In 2013 the new system was launched. Now, its editors can process about 100 structures a day.
Following on from this, Lightfoot has remained a product owner, looking after internal and external projects. ‘I probably spend half my time now working with developers and half in the database,’ he says. ‘It’s quite varied, and quite busy.’
One of the projects he is currently involved in is a collaboration with other databases that hold structural data on inorganic compounds, helping to improve access to their data through a deposition portal that the CCDC developed. ‘We’ve had lots of good feedback on how it’s useful for the community, as the boundary between inorganic and organic is becoming less important,’ says Lightfoot.
The CSD itself continues to grow and develop, and the rate at which new structures are submitted continues to increase. Lightfoot says the one million structure milestone was ‘quite an achievement’ for the crystallographic community, and that many exciting opportunities lie ahead with the emergence of machine learning technology that can process large amounts of data.

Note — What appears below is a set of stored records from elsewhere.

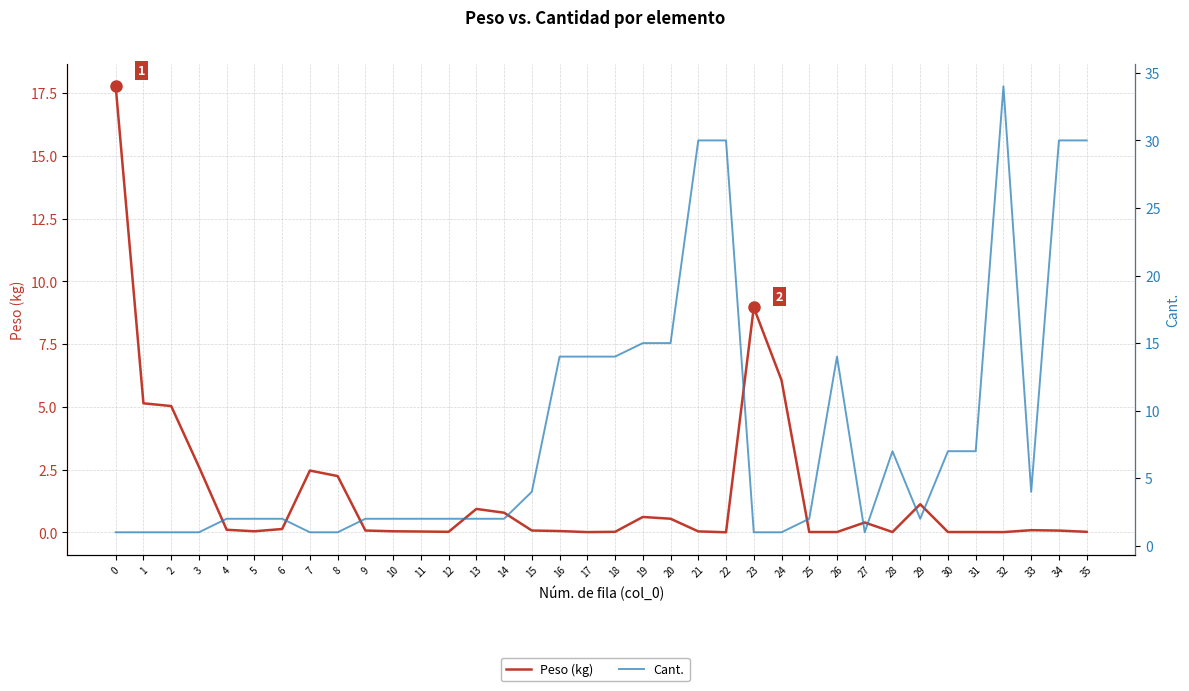

Reading right to left, list all the values displayed in this chart.

Peso (kg): 35=0.0	34=0.1	33=0.1	32=0.0	31=0.0	30=0.0	29=1.1	28=0.0	27=0.4	26=0.0	25=0.0	24=6.1	23=9.0	22=0.0	21=0.0	20=0.5	19=0.6	18=0.0	17=0.0	16=0.0	15=0.1	14=0.8	13=0.9	12=0.0	11=0.0	10=0.0	9=0.1	8=2.2	7=2.5	6=0.1	5=0.0	4=0.1	3=2.6	2=5.0	1=5.1	0=17.8
Cant.: 35=30.0	34=30.0	33=4.0	32=34.0	31=7.0	30=7.0	29=2.0	28=7.0	27=1.0	26=14.0	25=2.0	24=1.0	23=1.0	22=30.0	21=30.0	20=15.0	19=15.0	18=14.0	17=14.0	16=14.0	15=4.0	14=2.0	13=2.0	12=2.0	11=2.0	10=2.0	9=2.0	8=1.0	7=1.0	6=2.0	5=2.0	4=2.0	3=1.0	2=1.0	1=1.0	0=1.0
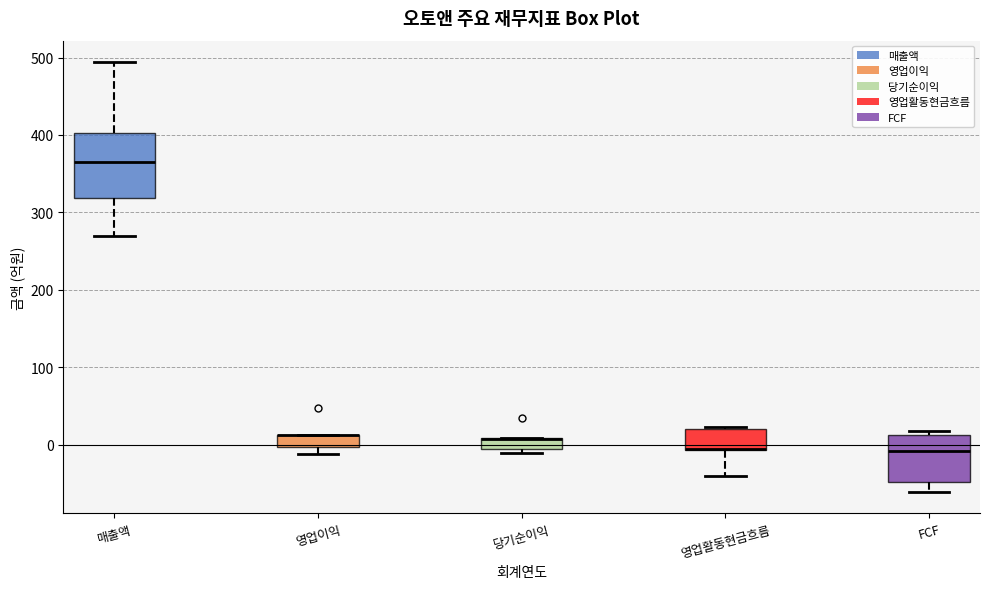

Which box is the tallest, from its lower edge to its upper edge?

매출액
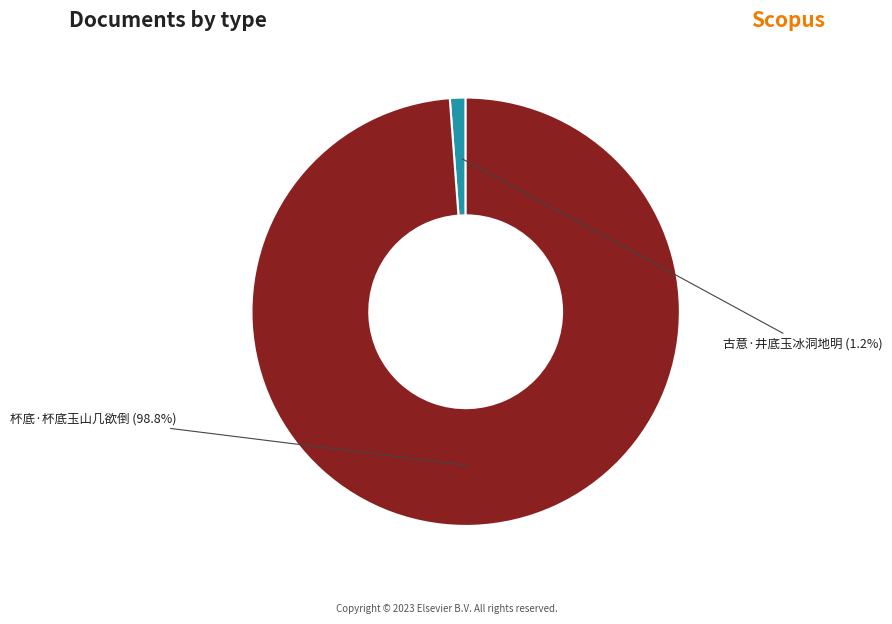

Is there a majority slice in this chart?

Yes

‘You don’t have such a good resource in a lot of disciplines,’ he says. ‘When I started there were just over 200,000 [structures], and now there’s a million – that’s quite a lot of data.’ Machine learning has already helped the CCDC to improve how it automatically curates new structures, and Lightfoot is keen to use similar approaches to learn more about the structural data held in the database. Importantly, the new technology also opens up new opportunities to the wider scientific community: ‘I am excited that our high data quality will enable others to use AI and machine learning to gain new insights from the CSD.’